- **阅读材料**
###
爱可可AI前沿推介(11.21)

LG - 机器学习 CV - 计算机视觉 CL - 计算与语言 AS - 音频与语音 RO - 机器人

转自爱可可爱生活

1、[CL] XLS-R: Self-supervised Cross-lingual Speech Representation Learning at Scale

A Babu, C Wang, A Tjandra, K Lakhotia, Q Xu, N Goyal, K Singh, P v Platen, Y Saraf, J Pino, A Baevski, A Conneau, M Auli

[Meta AI & Google AI & Outreach & Hugging Face]

XLS-R：大规模自监督跨语言语音表示学习。本文提出XLS-R，一种基于wav2vec 2.0的大规模跨语言语音表示学习模型。在128种语言的近50万小时公开的语音音频上训练模型，参数多达2B，比已知的最大的公共数据多一个数量级。评估涵盖了广泛的任务、领域、数据配置和语言，包括高资源和低资源。在CoVoST-2语音翻译基准上，在21个英语翻译方向上将以前的技术水平平均提高了7.4 BLEU。在语音识别方面，XLS-R比BABEL、MLS、CommonVoice以及VoxPopuli上最知名的前期工作有所提高，平均错误率降低了14-34%。XLS-R也为VoxLingua107的语言识别设定了新的最高水平。在有足够的模型规模的情况下，当把英语语音翻译成其他语言时，跨语言预训练可以和纯英语的预训练表现得一样好，而这是一个有利于单语言预训练的环境。希望XLS-R能够帮助改善世界上更多语言的语音处理任务。
###
- **任务列表**
(1) 在这篇XLS-R介绍里，模型用了多少种语言的语音音频来训练？
(2) XLS-R介绍提到，在语音识别方面，XLS-R在哪些数据集上超过了最知名的前期工作？请全部列出。
(3) 请接着这篇XLS-R介绍的最后一句往下写。

(页面文本提取)
###
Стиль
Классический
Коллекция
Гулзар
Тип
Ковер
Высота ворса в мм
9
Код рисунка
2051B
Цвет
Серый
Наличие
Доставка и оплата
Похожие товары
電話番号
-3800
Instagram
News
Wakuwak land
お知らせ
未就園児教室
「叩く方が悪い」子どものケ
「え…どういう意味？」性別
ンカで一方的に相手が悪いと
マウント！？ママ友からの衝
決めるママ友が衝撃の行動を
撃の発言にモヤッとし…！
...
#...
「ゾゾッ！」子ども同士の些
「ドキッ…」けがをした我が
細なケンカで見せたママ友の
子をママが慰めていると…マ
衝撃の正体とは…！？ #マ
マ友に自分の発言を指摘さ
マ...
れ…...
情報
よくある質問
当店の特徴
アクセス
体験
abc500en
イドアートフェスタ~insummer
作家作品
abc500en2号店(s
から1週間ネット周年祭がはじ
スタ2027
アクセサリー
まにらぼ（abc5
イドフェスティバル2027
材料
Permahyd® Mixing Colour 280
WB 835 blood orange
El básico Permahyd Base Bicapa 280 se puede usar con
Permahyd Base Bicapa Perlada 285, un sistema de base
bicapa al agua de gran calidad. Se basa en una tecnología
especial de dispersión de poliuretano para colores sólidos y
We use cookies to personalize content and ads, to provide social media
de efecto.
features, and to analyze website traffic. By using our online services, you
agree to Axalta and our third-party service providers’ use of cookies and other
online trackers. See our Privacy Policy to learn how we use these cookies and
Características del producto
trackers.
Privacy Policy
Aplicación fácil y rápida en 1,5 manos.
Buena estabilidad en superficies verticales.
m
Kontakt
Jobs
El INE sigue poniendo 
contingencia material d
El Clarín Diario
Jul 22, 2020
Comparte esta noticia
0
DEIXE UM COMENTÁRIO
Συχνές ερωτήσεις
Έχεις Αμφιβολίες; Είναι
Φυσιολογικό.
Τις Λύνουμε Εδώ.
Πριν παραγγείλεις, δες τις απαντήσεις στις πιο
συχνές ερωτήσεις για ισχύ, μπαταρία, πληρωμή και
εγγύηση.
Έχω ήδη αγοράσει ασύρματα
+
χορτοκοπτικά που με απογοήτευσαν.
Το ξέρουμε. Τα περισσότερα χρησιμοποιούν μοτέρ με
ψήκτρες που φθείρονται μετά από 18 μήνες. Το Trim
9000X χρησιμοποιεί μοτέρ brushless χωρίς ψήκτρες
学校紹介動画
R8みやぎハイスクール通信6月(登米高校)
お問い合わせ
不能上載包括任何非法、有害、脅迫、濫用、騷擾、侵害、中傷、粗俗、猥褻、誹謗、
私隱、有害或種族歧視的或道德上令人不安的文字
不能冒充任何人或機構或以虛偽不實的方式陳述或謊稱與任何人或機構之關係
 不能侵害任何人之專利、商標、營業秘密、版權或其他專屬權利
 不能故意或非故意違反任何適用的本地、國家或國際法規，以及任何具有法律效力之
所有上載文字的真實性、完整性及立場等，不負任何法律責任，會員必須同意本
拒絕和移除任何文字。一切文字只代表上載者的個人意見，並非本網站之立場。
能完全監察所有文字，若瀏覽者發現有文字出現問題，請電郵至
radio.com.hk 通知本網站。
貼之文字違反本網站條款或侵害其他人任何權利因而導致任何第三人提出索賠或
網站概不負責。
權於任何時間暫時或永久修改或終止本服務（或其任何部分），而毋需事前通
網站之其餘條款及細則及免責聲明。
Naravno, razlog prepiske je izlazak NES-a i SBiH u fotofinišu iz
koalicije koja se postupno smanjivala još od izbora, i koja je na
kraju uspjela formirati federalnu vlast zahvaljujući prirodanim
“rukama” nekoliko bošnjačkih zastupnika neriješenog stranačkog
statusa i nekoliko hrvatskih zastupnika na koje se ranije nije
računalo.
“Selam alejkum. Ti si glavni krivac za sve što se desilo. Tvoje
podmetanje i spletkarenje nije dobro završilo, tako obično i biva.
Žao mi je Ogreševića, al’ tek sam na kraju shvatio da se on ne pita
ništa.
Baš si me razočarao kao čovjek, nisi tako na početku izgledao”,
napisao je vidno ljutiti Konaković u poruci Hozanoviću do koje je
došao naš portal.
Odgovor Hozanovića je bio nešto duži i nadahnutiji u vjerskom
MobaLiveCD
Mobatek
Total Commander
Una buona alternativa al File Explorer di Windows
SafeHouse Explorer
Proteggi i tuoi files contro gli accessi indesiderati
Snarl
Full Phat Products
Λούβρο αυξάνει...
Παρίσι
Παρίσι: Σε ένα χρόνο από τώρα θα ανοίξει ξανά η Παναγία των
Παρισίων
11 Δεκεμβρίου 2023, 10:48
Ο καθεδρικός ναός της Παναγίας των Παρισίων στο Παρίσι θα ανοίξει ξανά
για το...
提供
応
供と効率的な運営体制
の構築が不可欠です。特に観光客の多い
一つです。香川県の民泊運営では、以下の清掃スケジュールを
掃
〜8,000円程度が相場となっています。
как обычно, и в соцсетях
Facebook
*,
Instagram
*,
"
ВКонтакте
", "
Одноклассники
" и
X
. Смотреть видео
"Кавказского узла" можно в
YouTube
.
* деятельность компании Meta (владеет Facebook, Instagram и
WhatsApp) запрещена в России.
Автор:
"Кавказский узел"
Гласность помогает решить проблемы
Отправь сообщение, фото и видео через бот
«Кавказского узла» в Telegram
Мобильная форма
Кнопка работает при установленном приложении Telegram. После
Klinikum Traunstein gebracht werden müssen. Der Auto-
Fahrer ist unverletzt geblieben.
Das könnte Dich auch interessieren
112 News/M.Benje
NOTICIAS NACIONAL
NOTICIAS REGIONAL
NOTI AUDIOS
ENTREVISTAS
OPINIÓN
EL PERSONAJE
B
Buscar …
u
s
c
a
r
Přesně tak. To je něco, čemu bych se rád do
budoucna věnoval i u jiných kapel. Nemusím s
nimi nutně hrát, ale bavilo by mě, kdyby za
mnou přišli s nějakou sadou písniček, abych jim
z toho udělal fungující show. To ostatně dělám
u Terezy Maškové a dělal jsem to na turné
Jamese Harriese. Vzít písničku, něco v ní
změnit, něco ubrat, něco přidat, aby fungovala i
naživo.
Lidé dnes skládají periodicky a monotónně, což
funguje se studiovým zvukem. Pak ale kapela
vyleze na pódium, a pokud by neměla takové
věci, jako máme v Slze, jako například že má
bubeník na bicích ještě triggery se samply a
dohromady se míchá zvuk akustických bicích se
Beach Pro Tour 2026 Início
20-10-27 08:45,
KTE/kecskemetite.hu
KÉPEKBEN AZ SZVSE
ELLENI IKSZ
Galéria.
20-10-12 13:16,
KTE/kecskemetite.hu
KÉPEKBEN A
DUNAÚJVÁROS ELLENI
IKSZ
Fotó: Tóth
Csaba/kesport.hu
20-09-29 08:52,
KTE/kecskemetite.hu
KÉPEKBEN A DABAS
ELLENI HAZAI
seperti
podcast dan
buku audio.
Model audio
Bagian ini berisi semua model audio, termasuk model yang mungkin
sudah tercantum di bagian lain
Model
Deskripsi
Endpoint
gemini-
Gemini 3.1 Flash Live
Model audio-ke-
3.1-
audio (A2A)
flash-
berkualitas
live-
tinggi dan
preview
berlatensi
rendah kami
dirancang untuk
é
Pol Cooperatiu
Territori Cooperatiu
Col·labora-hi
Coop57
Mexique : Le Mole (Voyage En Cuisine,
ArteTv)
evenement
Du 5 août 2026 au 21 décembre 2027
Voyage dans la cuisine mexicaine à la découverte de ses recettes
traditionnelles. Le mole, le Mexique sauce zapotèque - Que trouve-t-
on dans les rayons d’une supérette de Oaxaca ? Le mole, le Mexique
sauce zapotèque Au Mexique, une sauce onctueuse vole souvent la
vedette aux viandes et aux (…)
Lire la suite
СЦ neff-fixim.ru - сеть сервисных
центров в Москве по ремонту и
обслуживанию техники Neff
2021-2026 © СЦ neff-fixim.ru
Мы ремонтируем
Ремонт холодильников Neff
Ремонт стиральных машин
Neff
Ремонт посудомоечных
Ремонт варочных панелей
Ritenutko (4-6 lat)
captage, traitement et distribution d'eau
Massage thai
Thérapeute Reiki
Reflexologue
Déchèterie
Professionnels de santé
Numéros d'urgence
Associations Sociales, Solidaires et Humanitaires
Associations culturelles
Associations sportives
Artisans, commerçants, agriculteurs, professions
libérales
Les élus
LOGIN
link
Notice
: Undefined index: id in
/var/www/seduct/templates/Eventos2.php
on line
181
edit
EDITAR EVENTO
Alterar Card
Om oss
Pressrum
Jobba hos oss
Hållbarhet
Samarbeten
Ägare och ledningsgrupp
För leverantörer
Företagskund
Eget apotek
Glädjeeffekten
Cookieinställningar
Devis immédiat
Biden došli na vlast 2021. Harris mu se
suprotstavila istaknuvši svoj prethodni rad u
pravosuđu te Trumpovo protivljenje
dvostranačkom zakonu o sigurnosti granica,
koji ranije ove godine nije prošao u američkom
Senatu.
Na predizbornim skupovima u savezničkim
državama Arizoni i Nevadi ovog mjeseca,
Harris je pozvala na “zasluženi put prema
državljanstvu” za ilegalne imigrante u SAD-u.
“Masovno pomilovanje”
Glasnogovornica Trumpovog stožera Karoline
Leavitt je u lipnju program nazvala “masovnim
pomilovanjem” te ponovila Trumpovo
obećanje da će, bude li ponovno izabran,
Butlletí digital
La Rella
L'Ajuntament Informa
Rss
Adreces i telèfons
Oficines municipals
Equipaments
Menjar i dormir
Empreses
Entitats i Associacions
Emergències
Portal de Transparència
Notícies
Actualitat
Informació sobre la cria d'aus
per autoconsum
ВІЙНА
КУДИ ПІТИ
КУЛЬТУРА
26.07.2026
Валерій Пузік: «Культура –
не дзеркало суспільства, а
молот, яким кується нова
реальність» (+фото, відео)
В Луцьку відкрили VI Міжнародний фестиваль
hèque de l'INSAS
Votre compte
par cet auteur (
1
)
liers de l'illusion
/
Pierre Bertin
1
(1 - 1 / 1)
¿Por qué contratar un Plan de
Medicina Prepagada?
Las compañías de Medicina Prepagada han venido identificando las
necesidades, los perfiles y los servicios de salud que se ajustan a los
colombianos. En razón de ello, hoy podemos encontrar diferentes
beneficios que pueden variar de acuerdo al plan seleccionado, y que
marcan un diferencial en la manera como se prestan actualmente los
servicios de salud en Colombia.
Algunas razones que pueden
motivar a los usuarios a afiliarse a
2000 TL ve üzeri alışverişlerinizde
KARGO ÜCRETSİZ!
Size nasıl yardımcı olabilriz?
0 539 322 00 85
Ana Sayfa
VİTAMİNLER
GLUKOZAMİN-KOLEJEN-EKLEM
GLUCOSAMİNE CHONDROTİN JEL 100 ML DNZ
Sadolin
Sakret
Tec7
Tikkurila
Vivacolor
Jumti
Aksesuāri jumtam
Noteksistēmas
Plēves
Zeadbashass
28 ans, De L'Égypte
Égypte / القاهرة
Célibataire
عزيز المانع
###
- **各题答案**
(1) 128种语言。

(2) BABEL、MLS、CommonVoice、VoxPopuli

(3)
This paper presents XLS-R, a large-scale model for cross-lingual speech representation learning based on wav2vec 2.0. We train models with up to 2B parameters on nearly half a million hours of publicly available speech audio in 128 languages, an order of magnitude more public data than the largest known prior work. Our evaluation covers a wide range of tasks, domains, data regimes and languages, both high and low-resource. On the CoVoST-2 speech translation benchmark, we improve the previous state of the art by an average of 7.4 BLEU over 21 translation directions into English. For speech recognition, XLS-R improves over the best known prior work on BABEL, MLS, CommonVoice as well as VoxPopuli, lowering error rates by 14-34% relative on average. XLS-R also sets a new state of the art on VoxLingua107 language identification. Moreover, we show that with sufficient model size, cross-lingual pretraining can perform as well as English-only pretraining when translating English speech into other languages, a setting which favors monolingual pretraining. We hope XLS-R can help to improve speech processing tasks for many more languages of the world. Models and code are available at www.github.com/ pytorch/fairseq/tree/master/examples/wav2vec/xlsr.1

https://weibo.com/1402400261/L2rRhnSUb

2、[LG] Covariate Shift in High-Dimensional Random Feature Regression

N Tripuraneni, B Adlam, J Pennington

[UC Berkeley & Google Research]

高维随机特征回归中的协变量漂移。开发鲁棒机器学习模型的一个重要障碍是协变量漂移，也是分布漂移的一种形式，当训练集和测试集的输入分布不同而条件标签分布保持不变时就会发生。尽管协变量漂移在现实世界的应用中很普遍，但在现代机器学习的背景下，仍然缺乏理论上的理解。本文研究了协变量漂移下随机特征回归的精确高维渐进性，并提出这种情况下极限测试误差、偏差和方差的精确特征。结果激发了对协变量漂移的自然偏序，为确定漂移何时会损害(甚至帮助)测试性能提供了充分条件。超参数化模型对协变量漂移表现出更强的稳健性，为这种有趣的现象提供了第一个理论解释。分析揭示了分布内和分布外泛化性能之间的确切线性关系，为这一令人惊讶的近期经验观察提供了解释。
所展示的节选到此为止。